Büyük alim ve velilerden Fahreddin-i Razi hazretleri “rahmetullahi aleyh”, bir gün, birkaç sevdiğiyle bir araya gelmişti. 
 
Onlara bir müddet muhabbetle baktıktan sonra; 
- Şu anda çok sevinçliyim, buyurdu. 
- Neden efendim? dediler. 
 
- Size sevgiyle baktım. Günahlarım affoldu, onun için sevinçliyim. Bir mümin, bir müminin yüzüne “Allah için” sevgiyle bakarsa, cenâb-ı Hak onun bütün günahlarını affediyor, buyurdu. 
 
Bunlar Peygamber midir? 
 
Sonra şunu anlattı: 
 
Mahşerde, güneş bir mızrak boyu alçalacak. 
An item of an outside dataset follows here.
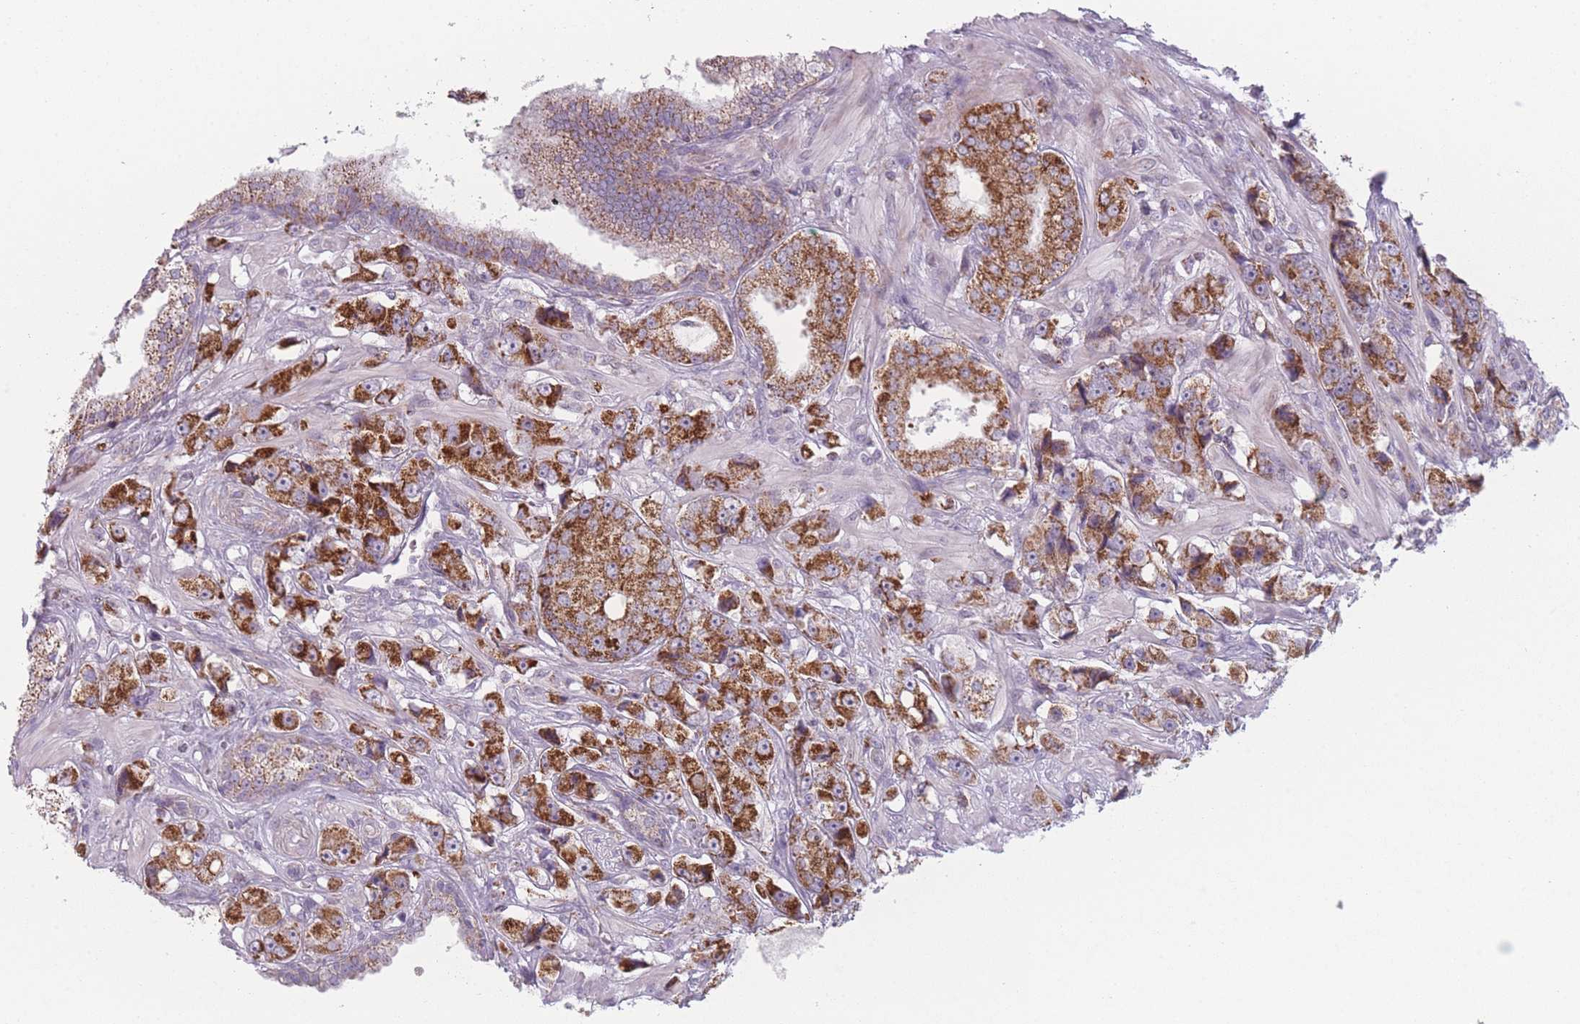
{"staining": {"intensity": "strong", "quantity": ">75%", "location": "cytoplasmic/membranous"}, "tissue": "prostate cancer", "cell_type": "Tumor cells", "image_type": "cancer", "snomed": [{"axis": "morphology", "description": "Adenocarcinoma, High grade"}, {"axis": "topography", "description": "Prostate"}], "caption": "Human high-grade adenocarcinoma (prostate) stained for a protein (brown) exhibits strong cytoplasmic/membranous positive positivity in approximately >75% of tumor cells.", "gene": "DCHS1", "patient": {"sex": "male", "age": 74}}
Herkes buram buram ter dökerken, bir grup insanlar, Arş-ı âlâ altında gölgelenecekler. 
 
Mahşer halkı meleklere soracak: 
- Bunlar Peygamber midir? 
- Hayır, diyecekler. 
 
- Evliya mıdır? 
- Hayır. 
 
- Ya kimdir bunlar? 
- Bunlar, ahir zaman ümmetinden olup, birbirlerini Allah için seven Müslümanlardır. 
 
Şöyle bitirdi: 
- Allah için olan sevgide birlik vardır, bereket vardır, kuvvet vardır, başarı vardır, her iyilik vardır. 
 
Altından kıymetli şey 
 
Sohbetin sonunda; 
- Size “Altın”dan daha kıymetli bir şeyi haber vereyim mi? diye sordu. 
 
Cevaben; 
- Merak ettik efendim, o nedir? dediler. 
- Dua almaktır, buyurdu. 
 
Şaşırdılar: 
- Dua almak mı efendim? 
 
- Evet. İnsanlardan altın istemeyin, ama dua isteyin. Çünkü altın biter, ama dua bitmez. Onun için dua almaya bakın. Bu dualar, tonlarca altına bedel olur ilerde. 
 
- Peki efendim, kimden dua isteyelim? dediler. 
- Önce anne babanızdan, sonra herkesten.